■ Task directions: Retype the data below exactly; skip every image.

■ Given information:
*****

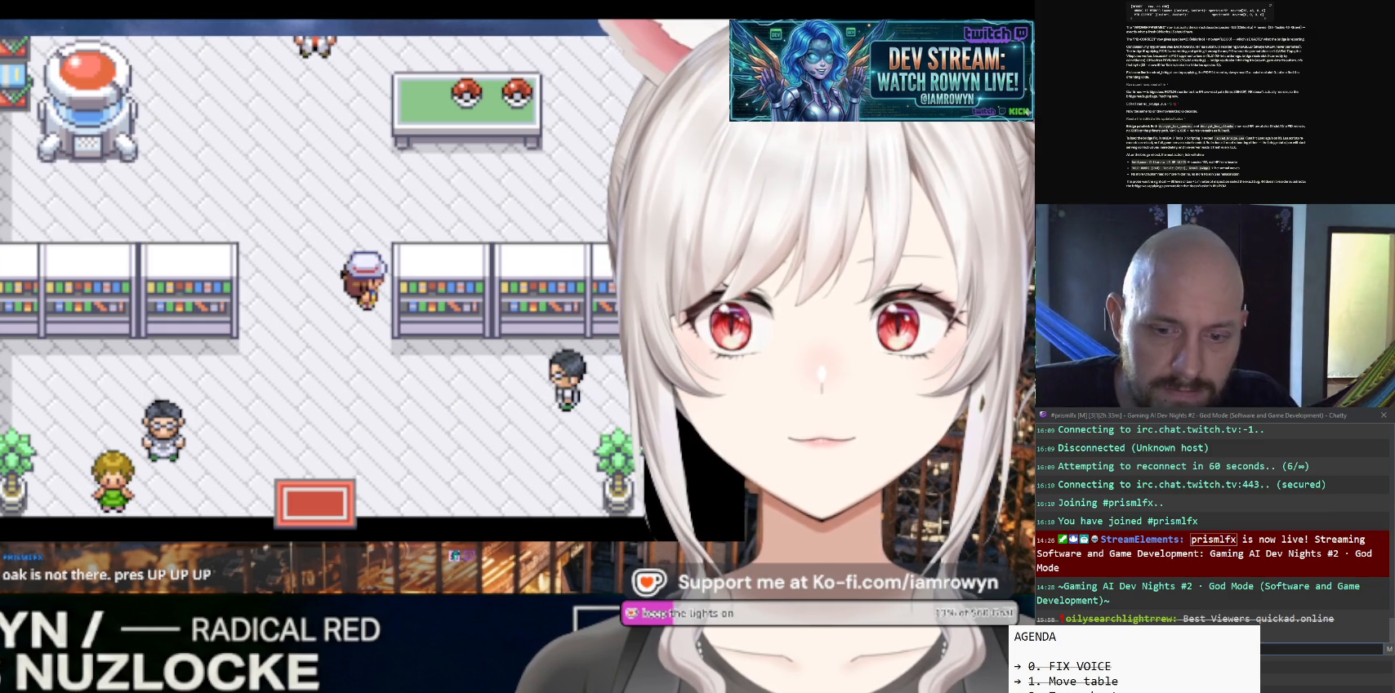
{"buttons": ["DPAD_RIGHT"], "events": []}
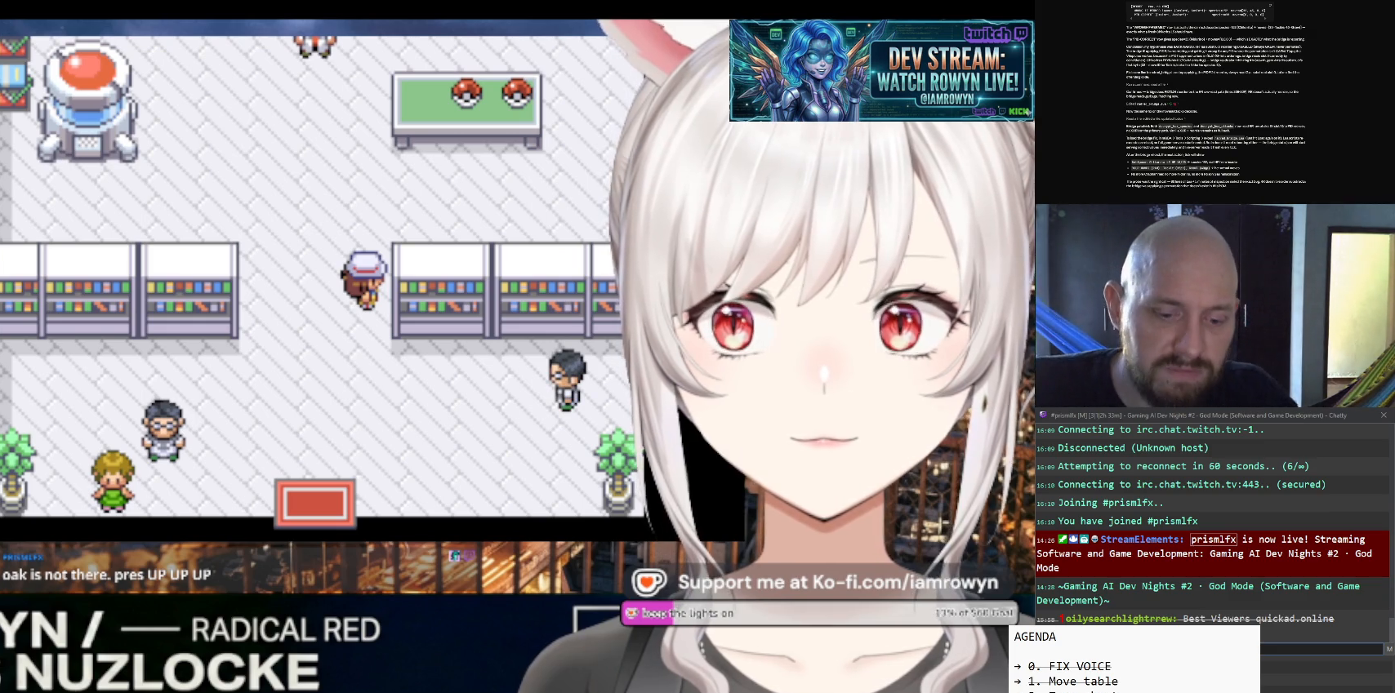
{"buttons": ["DPAD_RIGHT"], "events": []}
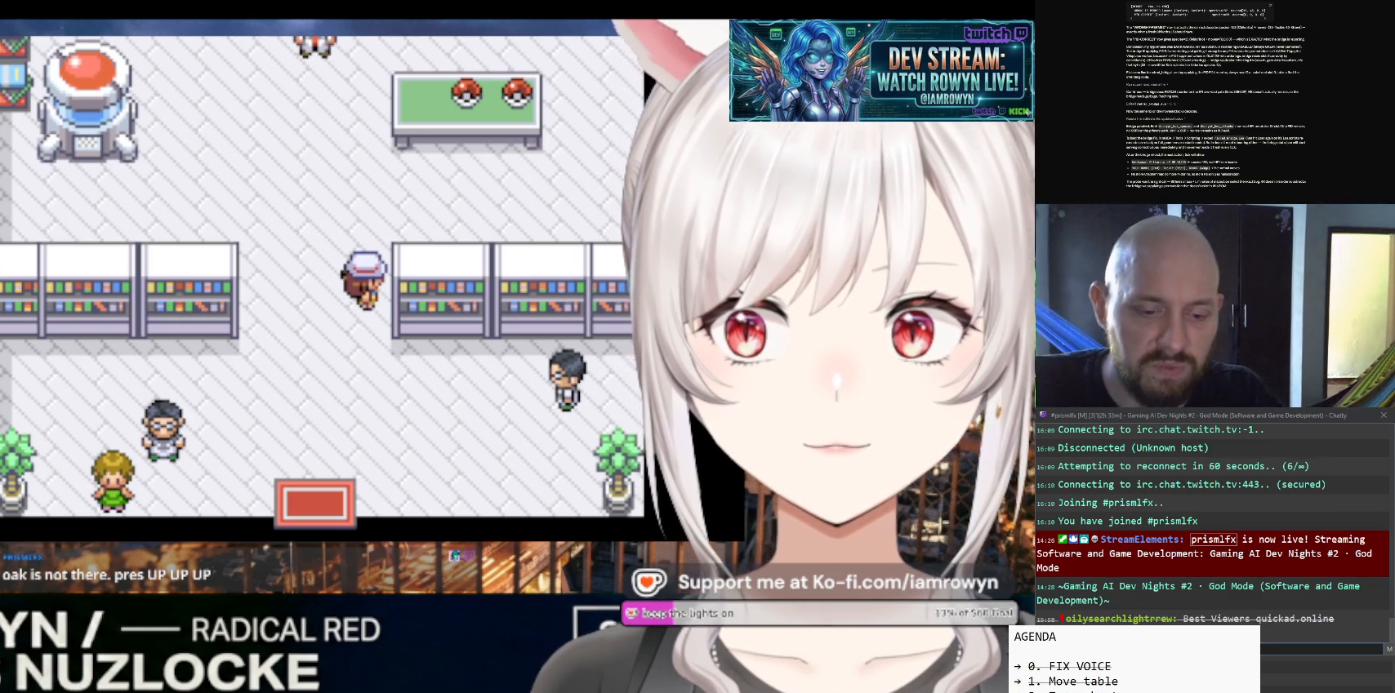
{"buttons": ["DPAD_RIGHT"], "events": []}
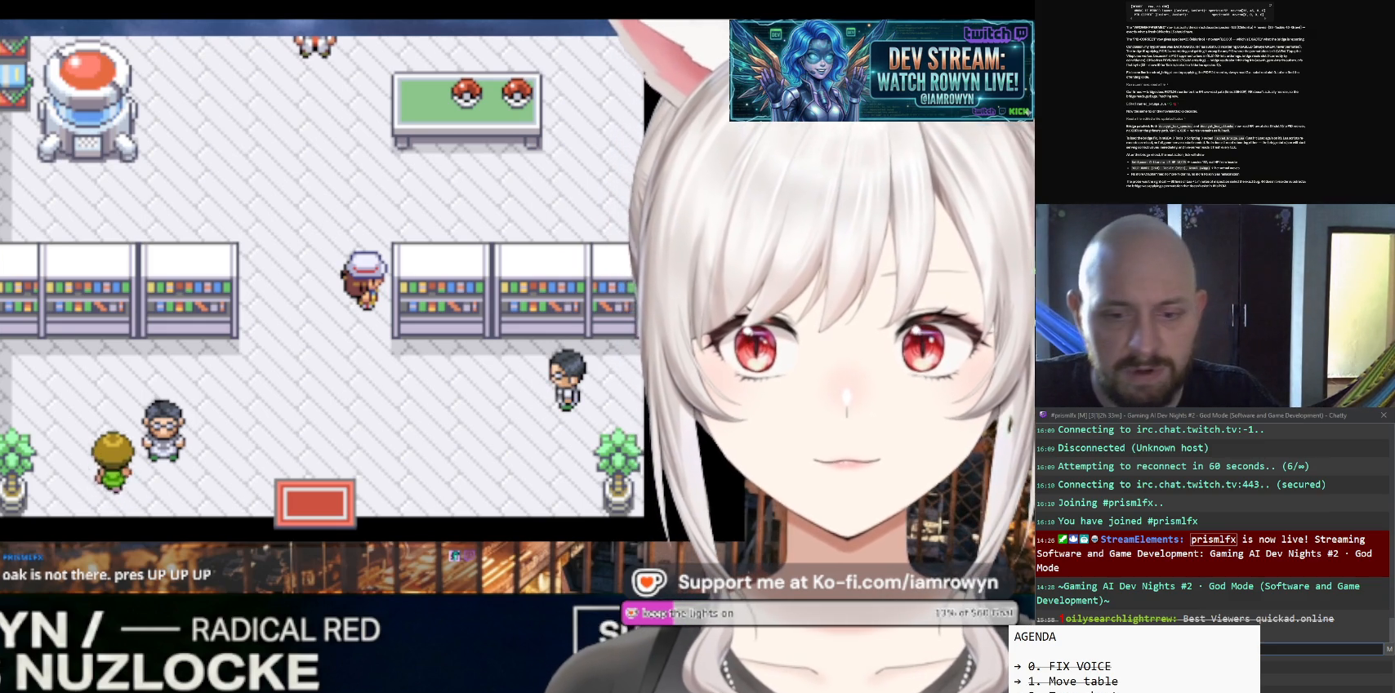
{"buttons": ["DPAD_RIGHT"], "events": []}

*****

■ Response below:
{"buttons": ["DPAD_RIGHT"], "events": []}
{"buttons": ["DPAD_RIGHT"], "events": []}
{"buttons": ["DPAD_RIGHT"], "events": []}
{"buttons": ["DPAD_RIGHT"], "events": []}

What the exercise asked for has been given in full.